L'interrogatoire de Saint-Hillier fut signalé par un quiproquo qui aurait été plaisant en toute autre circonstance, et que l'adresse de l'accusé fit ressortir. On avait trouvé sur lui un mémoire portant ce titre: Compte payé par la triple alliance, et dans lequel on avait naturellement vu une pièce de conviction. La triple alliance! cela était évident, ce ne pouvait être que l'alliance du duc de Brunswick, de Frédéric et de François. Les juges triomphaient. Mais Saint-Hillier, qui avait souri pendant cette explication, essaya de les désabuser par un récit que le tour aisé de son langage sut rendre intéressant:

—J'étais à Versailles, dit-il, lors des événements du 6 octobre 1789, quand le peuple, conduit par une bande de femmes, vint y chercher son roi, pour le ramener en triomphe à Paris. Je me trouvais à l'infirmerie des gardes-du-corps, lorsqu'on m'avertit des dangers qui nous menaçaient; quoique souffrant, je m'évadai par dessus les murs, en compagnie de deux de mes camarades, malades comme moi; nous courûmes les plus grands périls et nous risquâmes de perdre vingt fois la vie dans le hasardeux chemin que nous avions adopté. Enfin, nous descendîmes dans un couvent de religieuses; ces courageuses filles s'empressèrent de nous offrir une hospitalité dont nous avions doublement besoin, à titre de fuyards d'abord et à titre de malades ensuite. Nous demeurâmes deux jours dans cette sainte maison, au bout desquels nous résolûmes de gagner Paris. Mes deux compagnons de voyage n'avaient point d'argent, mais on conçoit que l'aventure dont nous venions d'être les héros avait resserré les liens de notre connaissance. Conséquemment je m'instituai le banquier de la compagnie, et ce fut moi qui subvins aux dépenses de la route ainsi qu'au séjour dans la capitale. Toutefois, par un sentiment de délicatesse, mes deux amis exigèrent que je tinsse une note exacte de ces dépenses; voilà l'origine et l'histoire de ce papier trouvé sur moi, et intitulé: Compte payé par la triple alliance,—la triple alliance était un sobriquet dont, en badinant, nous avions affublé notre association.

Les membres de la Commission militaire avaient écouté Saint-Hillier avec une incrédulité visible. Si ingénieuse que fût cette narration, rien ne leur en garantissait la véracité. Ils tournèrent et retournèrent encore entre leurs mains le mémoire soupçonné, puis ils finirent par condamner Saint-Hillier comme ils avaient condamné les autres.—Sur ces treize émigrés, on en acquitta cependant quatre. Il est vrai que c'étaient quatre domestiques. Ces pauvres diables avouèrent qu'ils n'avaient suivi leurs maîtres à Coblentz que dans l'espoir d'être payés des gages qui leur étaient dus. Ces domestiques devaient être de la famille de Sganarelle qui s'écriait en voyant l'enfer engloutir Don Juan:—Ah! mes gages! mes gages! Ainsi durent-ils s'écrier à leur tour, en voyant les neuf émigrés monter à l'échafaud.

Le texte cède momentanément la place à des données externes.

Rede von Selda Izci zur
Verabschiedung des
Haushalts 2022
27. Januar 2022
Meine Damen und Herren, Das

L'exécution se fit sur la place de Grève, le mardi de bon matin, en face de la grande porte de l'Hôtel-de-Ville, au-dessus de laquelle flottait l'immense drapeau orné de cette inscription: Citoyens, la patrie est en danger. Les neuf jeunes gens montèrent et se rangèrent à la fois sur l'échafaud; ils conservèrent le même calme que pendant les débats et leurs regards se portèrent avec curiosité sur les croisées d'alentour. Neuf fois, le panier-cercueil disparut dans la trappe pratiquée sur un des côtés de la plate-forme.—Une gravure, qui retrace cette scène, nous montre le costume de l'exécuteur et de ses aides, costume encore décent: chapeau rond, habit et culotte courte. Bientôt, on les verra adopter les modes du peuple: le bonnet rouge à large cocarde, la carmagnole et le pantalon rayé.